WORK REQUIRED: Write out each entry below exactly. Do not include the images.

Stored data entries
== Segment start ==

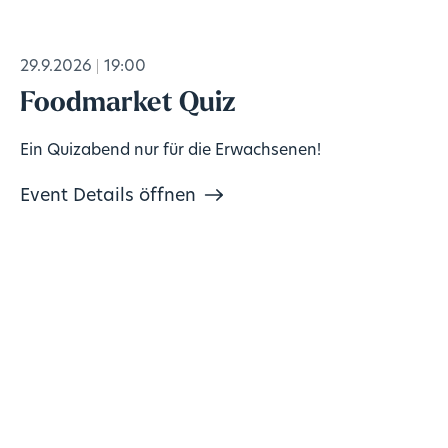
29.9.2026
19:00
Foodmarket Quiz
Ein Quizabend nur für die Erwachsenen!
Event Details öffnen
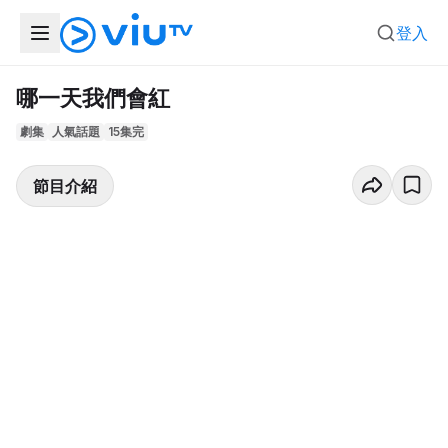
登入
哪一天我們會紅
劇集
人氣話題
15集完
節目介紹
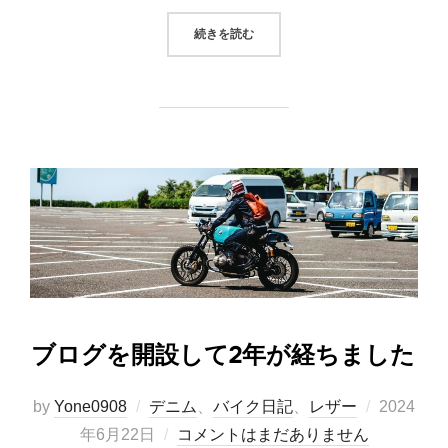
“激動の2024年を振り返る”
続きを読む
ブログを開設して2年が経ちました
投
by
Yone0908
デニム
、
バイク日記
、
レザー
2024
稿
年6月22日
コメントはまだありません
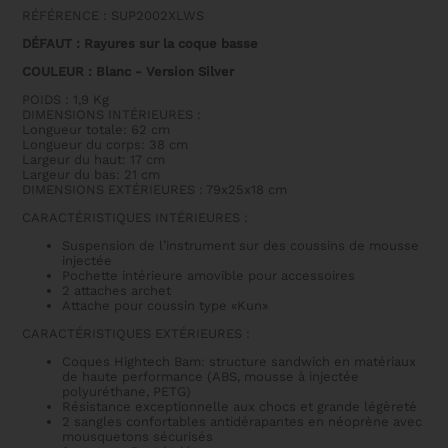
-
RÉFÉRENCE : SUP2002XLWS
2ND
CHOIX
DÉFAUT : Rayures sur la coque basse
COULEUR : Blanc - Version Silver
POIDS : 1,9 Kg
DIMENSIONS INTÉRIEURES :
Longueur totale: 62 cm
Longueur du corps: 38 cm
Largeur du haut: 17 cm
Largeur du bas: 21 cm
DIMENSIONS EXTÉRIEURES : 79x25x18 cm
CARACTÉRISTIQUES INTÉRIEURES :
Suspension de l’instrument sur des coussins de mousse
injectée
Pochette intérieure amovible pour accessoires
2 attaches archet
Attache pour coussin type «Kun»
CARACTÉRISTIQUES EXTÉRIEURES :
Coques Hightech Bam: structure sandwich en matériaux
de haute performance (ABS, mousse à injectée
polyuréthane, PETG)
Résistance exceptionnelle aux chocs et grande légèreté
2 sangles confortables antidérapantes en néoprène avec
mousquetons sécurisés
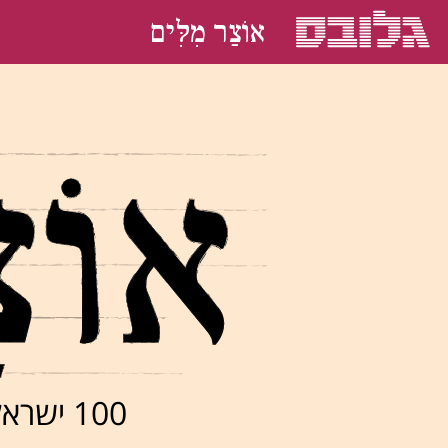
אוֹצַר מִלִּים
100 ישראלים בוחרים את המילה האהובה עליהם בעברית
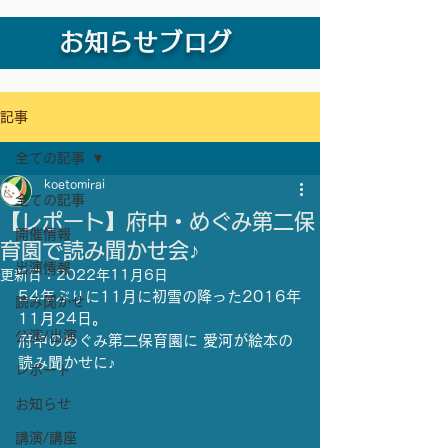
お知らせブログ
記事
全ての記事
koetomirai
全ての記事
【レポート】府中・めぐみ第二保
開催情報
育園で読み聞かせ会♪
出演情報
更新日：
2022年11月6日
54年ぶりに11月に初雪の降った2016年
読み聞かせ
11月24日。
公演/出演
府中のめぐみ第二保育園に 愛河が絵本の
読み聞かせに♪
レポート
お知らせ
講演/講座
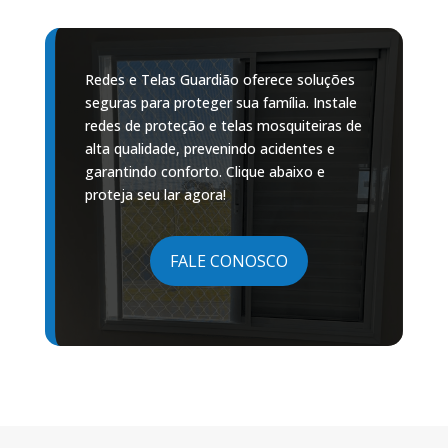
Redes e Telas Guardião oferece soluções
seguras para proteger sua família. Instale
redes de proteção e telas mosquiteiras de
alta qualidade, prevenindo acidentes e
garantindo conforto. Clique abaixo e
proteja seu lar agora!
FALE CONOSCO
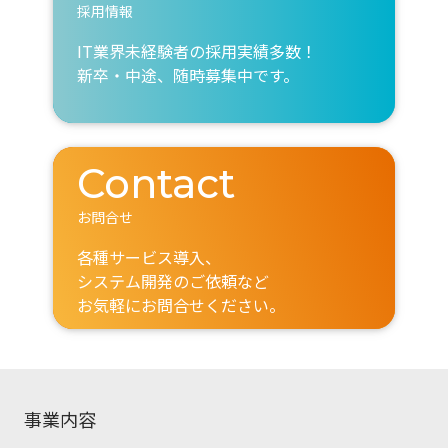
採用情報
IT業界未経験者の採用実績多数！
新卒・中途、随時募集中です。
Contact
お問合せ
各種サービス導入、
システム開発のご依頼など
お気軽にお問合せください。
事業内容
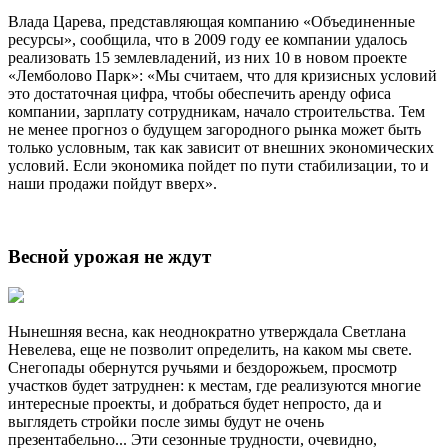
Влада Царева, представляющая компанию «Объединенные
ресурсы», сообщила, что в 2009 году ее компании удалось
реализовать 15 землевладений, из них 10 в новом проекте
«Лемболово Парк»: «Мы считаем, что для кризисных условий
это достаточная цифра, чтобы обеспечить аренду офиса
компании, зарплату сотрудникам, начало строительства. Тем
не менее прогноз о будущем загородного рынка может быть
только условным, так как зависит от внешних экономических
условий. Если экономика пойдет по пути стабилизации, то и
наши продажи пойдут вверх».
Весной урожая не ждут
Нынешняя весна, как неоднократно утверждала Светлана
Невелева, еще не позволит определить, на каком мы свете.
Снегопады обернутся ручьями и бездорожьем, просмотр
участков будет затруднен: к местам, где реализуются многие
интересные проекты, и добраться будет непросто, да и
выглядеть стройки после зимы будут не очень
презентабельно... Эти сезонные трудности, очевидно,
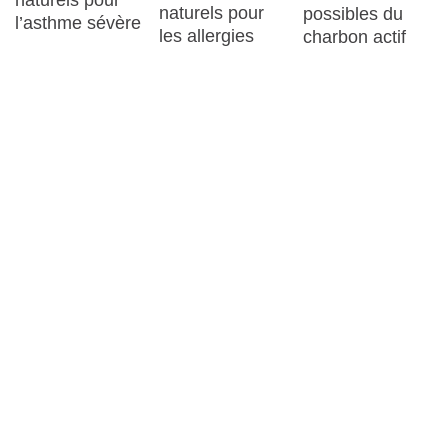
naturels pour
possibles du
l’asthme sévère
les allergies
charbon actif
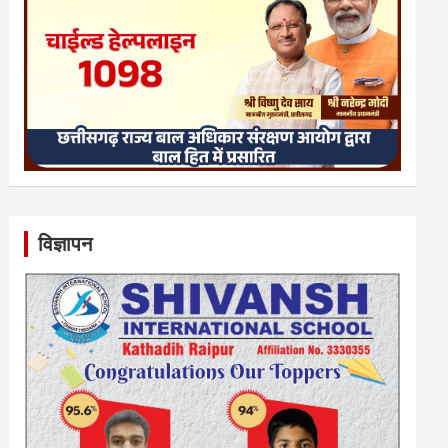
विज्ञापन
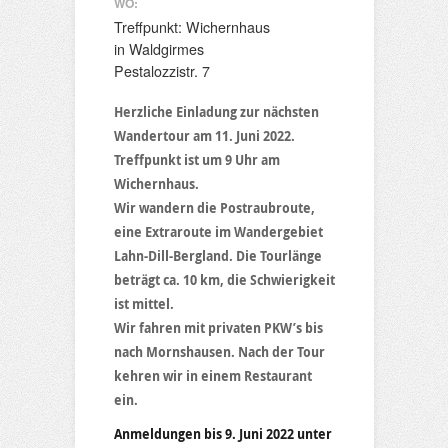
WO:
Treffpunkt: Wichernhaus
in Waldgirmes
Pestalozzistr. 7
Herzliche Einladung zur nächsten
Wandertour am 11. Juni 2022.
Treffpunkt ist um 9 Uhr am
Wichernhaus.
Wir wandern die Postraubroute,
eine Extraroute im Wandergebiet
Lahn-Dill-Bergland. Die Tourlänge
beträgt ca. 10 km, die Schwierigkeit
ist mittel.
Wir fahren mit privaten PKW’s bis
nach Mornshausen. Nach der Tour
kehren wir in einem Restaurant
ein.
Anmeldungen bis 9. Juni 2022 unter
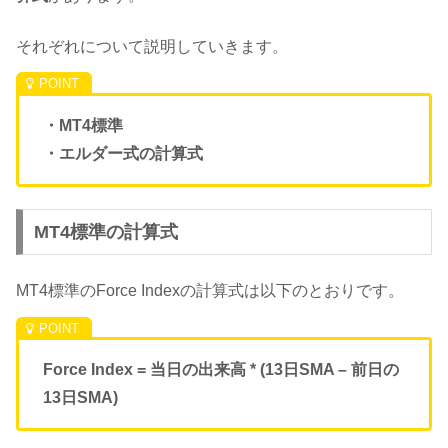
それぞれについて説明していきます。
・MT4標準
・エルダー式の計算式
MT4標準の計算式
MT4標準のForce Indexの計算式は以下のとおりです。
Force Index = 当日の出来高 * (13日SMA – 前日の
13日SMA)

== Segment end ==

EXERCISE SOLUTION:
29.9.2026
19:00
Foodmarket Quiz
Ein Quizabend nur für die Erwachsenen!
Event Details öffnen
登入
哪一天我們會紅
劇集
人氣話題
15集完
節目介紹
“激動の2024年を振り返る”
続きを読む
ブログを開設して2年が経ちました
投
by
Yone0908
デニム
、
バイク日記
、
レザー
2024
稿
年6月22日
コメントはまだありません
-
RÉFÉRENCE : SUP2002XLWS
2ND
CHOIX
DÉFAUT : Rayures sur la coque basse
COULEUR : Blanc - Version Silver
POIDS : 1,9 Kg
DIMENSIONS INTÉRIEURES :
Longueur totale: 62 cm
Longueur du corps: 38 cm
Largeur du haut: 17 cm
Largeur du bas: 21 cm
DIMENSIONS EXTÉRIEURES : 79x25x18 cm
CARACTÉRISTIQUES INTÉRIEURES :
Suspension de l’instrument sur des coussins de mousse
injectée
Pochette intérieure amovible pour accessoires
2 attaches archet
Attache pour coussin type «Kun»
CARACTÉRISTIQUES EXTÉRIEURES :
Coques Hightech Bam: structure sandwich en matériaux
de haute performance (ABS, mousse à injectée
polyuréthane, PETG)
Résistance exceptionnelle aux chocs et grande légèreté
2 sangles confortables antidérapantes en néoprène avec
mousquetons sécurisés
אוֹצַר מִלִּים
100 ישראלים בוחרים את המילה האהובה עליהם בעברית
お知らせブログ
記事
全ての記事
koetomirai
全ての記事
【レポート】府中・めぐみ第二保
開催情報
育園で読み聞かせ会♪
出演情報
更新日：
2022年11月6日
54年ぶりに11月に初雪の降った2016年
読み聞かせ
11月24日。
公演/出演
府中のめぐみ第二保育園に 愛河が絵本の
読み聞かせに♪
レポート
お知らせ
講演/講座
Redes e Telas Guardião oferece soluções
seguras para proteger sua família. Instale
redes de proteção e telas mosquiteiras de
alta qualidade, prevenindo acidentes e
garantindo conforto. Clique abaixo e
proteja seu lar agora!
FALE CONOSCO
採用情報
IT業界未経験者の採用実績多数！
新卒・中途、随時募集中です。
Contact
お問合せ
各種サービス導入、
システム開発のご依頼など
お気軽にお問合せください。
事業内容
Влада Царева, представляющая компанию «Объединенные
ресурсы», сообщила, что в 2009 году ее компании удалось
реализовать 15 землевладений, из них 10 в новом проекте
«Лемболово Парк»: «Мы считаем, что для кризисных условий
это достаточная цифра, чтобы обеспечить аренду офиса
компании, зарплату сотрудникам, начало строительства. Тем
не менее прогноз о будущем загородного рынка может быть
только условным, так как зависит от внешних экономических
условий. Если экономика пойдет по пути стабилизации, то и
наши продажи пойдут вверх».
Весной урожая не ждут
Нынешняя весна, как неоднократно утверждала Светлана
Невелева, еще не позволит определить, на каком мы свете.
Снегопады обернутся ручьями и бездорожьем, просмотр
участков будет затруднен: к местам, где реализуются многие
интересные проекты, и добраться будет непросто, да и
выглядеть стройки после зимы будут не очень
презентабельно... Эти сезонные трудности, очевидно,
naturels pour
possibles du
l’asthme sévère
les allergies
charbon actif
विज्ञापन
WO:
Treffpunkt: Wichernhaus
in Waldgirmes
Pestalozzistr. 7
Herzliche Einladung zur nächsten
Wandertour am 11. Juni 2022.
Treffpunkt ist um 9 Uhr am
Wichernhaus.
Wir wandern die Postraubroute,
eine Extraroute im Wandergebiet
Lahn-Dill-Bergland. Die Tourlänge
beträgt ca. 10 km, die Schwierigkeit
ist mittel.
Wir fahren mit privaten PKW’s bis
nach Mornshausen. Nach der Tour
kehren wir in einem Restaurant
ein.
Anmeldungen bis 9. Juni 2022 unter
それぞれについて説明していきます。
・MT4標準
・エルダー式の計算式
MT4標準の計算式
MT4標準のForce Indexの計算式は以下のとおりです。
Force Index = 当日の出来高 * (13日SMA – 前日の
13日SMA)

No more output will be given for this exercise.